Die älteren Xantener werden den 20. November 1942 nie vergessen. 12 Uhr mittags kam es zur Explosion in der Muna. Ralph Trost erzählt an der heutigen Gedenkstätte von dem tragischen Unglück:„Im Arbeitshaus vier sollte die Bombenmine 1000 hergestellt werden, eine Routinearbeit. Es ist unklar, warum das Unglück passieren konnte, vielleicht ist von einer Dynamo-Taschenlampe ein Funke an den Zünder geraten. Ein fürchterlicher Knall, eine schwarze Rauchwolke, in zwölf Kilometern Umkreis zerbarsten die Fensterscheiben – von dem Arbeitshaus war nichts mehr übrig. 43 Menschen starben, auch von ihnen war nichts mehr zu finden.“ Der Unfall rief die Gestapo auf den Plan. 39 Witwen und über 100 Kinder weinten und doch sie waren zur Verschwiegenheit verpflichtet. „Tragisches Unglück – bei der Arbeit verstorben – so hieß es – größte Geheimhaltung war Pflicht. Im Trauerzug wurden die 43 Särge durch die Marsstraße zum Kleinen Markt getragen – ein Bild des Grauens – Chaos brach aus. Zu viele weinende Gestalten – so das Urteil der Luftwaffe.

Das Denkmal erinnert an die 43 Toten der Explosion. NN-Foto: L.C.

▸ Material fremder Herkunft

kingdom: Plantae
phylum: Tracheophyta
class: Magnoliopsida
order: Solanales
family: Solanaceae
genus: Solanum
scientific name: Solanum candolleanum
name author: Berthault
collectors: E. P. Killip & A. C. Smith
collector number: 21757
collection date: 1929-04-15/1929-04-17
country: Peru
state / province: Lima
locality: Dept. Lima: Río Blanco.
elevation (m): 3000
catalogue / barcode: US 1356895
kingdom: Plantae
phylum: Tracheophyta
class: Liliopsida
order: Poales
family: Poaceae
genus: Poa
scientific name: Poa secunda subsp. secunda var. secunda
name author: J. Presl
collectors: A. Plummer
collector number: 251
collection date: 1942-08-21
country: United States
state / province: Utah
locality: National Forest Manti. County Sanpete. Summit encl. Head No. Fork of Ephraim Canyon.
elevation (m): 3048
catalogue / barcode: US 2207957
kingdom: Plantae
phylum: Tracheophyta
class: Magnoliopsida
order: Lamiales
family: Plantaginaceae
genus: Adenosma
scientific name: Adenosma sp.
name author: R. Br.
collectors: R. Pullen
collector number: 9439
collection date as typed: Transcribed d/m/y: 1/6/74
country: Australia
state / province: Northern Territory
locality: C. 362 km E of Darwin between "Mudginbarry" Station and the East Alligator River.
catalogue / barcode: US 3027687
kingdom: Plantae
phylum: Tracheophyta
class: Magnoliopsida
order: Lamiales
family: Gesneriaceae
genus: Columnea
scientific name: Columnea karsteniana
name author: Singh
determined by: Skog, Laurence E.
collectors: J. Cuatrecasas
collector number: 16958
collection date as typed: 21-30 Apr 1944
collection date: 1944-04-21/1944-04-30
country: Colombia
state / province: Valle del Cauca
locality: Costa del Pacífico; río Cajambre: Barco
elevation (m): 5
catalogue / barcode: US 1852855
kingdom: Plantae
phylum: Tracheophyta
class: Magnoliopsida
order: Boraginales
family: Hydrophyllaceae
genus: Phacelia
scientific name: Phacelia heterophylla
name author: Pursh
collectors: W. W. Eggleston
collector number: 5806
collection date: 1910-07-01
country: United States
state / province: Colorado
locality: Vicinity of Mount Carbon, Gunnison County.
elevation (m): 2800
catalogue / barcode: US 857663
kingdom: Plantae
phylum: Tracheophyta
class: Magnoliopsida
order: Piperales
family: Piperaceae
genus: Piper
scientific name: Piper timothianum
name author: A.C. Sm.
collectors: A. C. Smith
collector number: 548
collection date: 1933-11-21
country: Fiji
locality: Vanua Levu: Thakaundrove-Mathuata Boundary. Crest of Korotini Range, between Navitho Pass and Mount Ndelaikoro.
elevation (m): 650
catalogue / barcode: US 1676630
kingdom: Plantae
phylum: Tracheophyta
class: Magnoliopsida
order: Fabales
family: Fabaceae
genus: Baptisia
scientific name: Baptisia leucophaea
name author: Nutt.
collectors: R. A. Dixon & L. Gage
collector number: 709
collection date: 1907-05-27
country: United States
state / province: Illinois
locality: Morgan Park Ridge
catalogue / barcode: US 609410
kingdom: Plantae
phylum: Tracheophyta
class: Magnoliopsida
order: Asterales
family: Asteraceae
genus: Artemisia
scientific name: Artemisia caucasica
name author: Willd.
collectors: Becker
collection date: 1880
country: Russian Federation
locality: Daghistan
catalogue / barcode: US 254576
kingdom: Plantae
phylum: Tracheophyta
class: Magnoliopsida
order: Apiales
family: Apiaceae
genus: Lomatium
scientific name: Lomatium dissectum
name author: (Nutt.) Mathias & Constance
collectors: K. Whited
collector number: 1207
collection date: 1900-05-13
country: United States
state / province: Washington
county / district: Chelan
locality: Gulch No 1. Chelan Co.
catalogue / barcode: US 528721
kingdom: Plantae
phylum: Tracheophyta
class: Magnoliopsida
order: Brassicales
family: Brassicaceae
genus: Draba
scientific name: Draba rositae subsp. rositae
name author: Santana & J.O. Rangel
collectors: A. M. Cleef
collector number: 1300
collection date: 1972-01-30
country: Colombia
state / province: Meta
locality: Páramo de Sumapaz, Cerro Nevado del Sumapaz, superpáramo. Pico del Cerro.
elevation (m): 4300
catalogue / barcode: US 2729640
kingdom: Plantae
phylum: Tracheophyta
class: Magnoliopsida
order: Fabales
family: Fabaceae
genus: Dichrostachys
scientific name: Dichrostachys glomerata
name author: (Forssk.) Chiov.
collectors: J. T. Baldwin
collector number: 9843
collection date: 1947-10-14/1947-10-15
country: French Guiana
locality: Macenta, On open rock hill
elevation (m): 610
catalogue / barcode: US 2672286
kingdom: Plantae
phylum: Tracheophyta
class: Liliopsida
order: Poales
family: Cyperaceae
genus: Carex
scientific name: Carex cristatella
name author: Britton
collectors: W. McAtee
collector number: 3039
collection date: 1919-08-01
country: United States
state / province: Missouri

Zur Erhaltung der Menschenwürde und zum Gedenken an die Toten wurde das Denkmal aufgestellt, Josef Röös aus Xanten hat es sich zur Aufgabe gemacht, diese Stätte allwöchentlich zu pflegen, in all den Jahren ganz selbstverständlich.
Und doch ist die Geschichte der Muna damit noch nicht zu Ende erzählt. Als die Alliierten immer näher rückten, verlegte die Luftwaffe 1944 die Muna nach Martinsroda in Thüringen. Dabei kam es zu einem weiteren Explosionsunglück, bei dem 35 Soldaten starben. 1948 wurden die Anlagen in der Hees durch die Alliierten vollständig zerstört, die Munition mit Lkw zum Atrhein nach Birten gefahren und dort entsorgt. Ein Dokument aus 1953 spricht davon, das 8.000 Tonnen Sprengstoff im Wasser versenkt wurden. Dort liegen sie bis heute im Schlamm (als tickende Zeitbombe).
Ralph Trost hat seinen Zuhörern Einiges zugemutet an dem wunderschönen Sommertag beim Waldspaziergang und er will nicht, dass die Gruppe mit diesen bedrückenden Gefühlen nach Hause geht. Auf dem Rückweg macht er noch einmal einen Stopp am Krankenhaus und betont: „In diesem ehemaligen Muna-Gebäude ist nun unser hochmodernes Krankenhaus, das in den Rankinglisten ganz oben steht. So ist doch aus etwas vollkommen Sinnlosem noch etwas sehr Sinnvolles geworden!“
Applaus für Ralph Trost für die sehr informative und kurzweilige Führung und ein Dankeschön an René Schneider für die Einladung zu diesem besonderen Ort.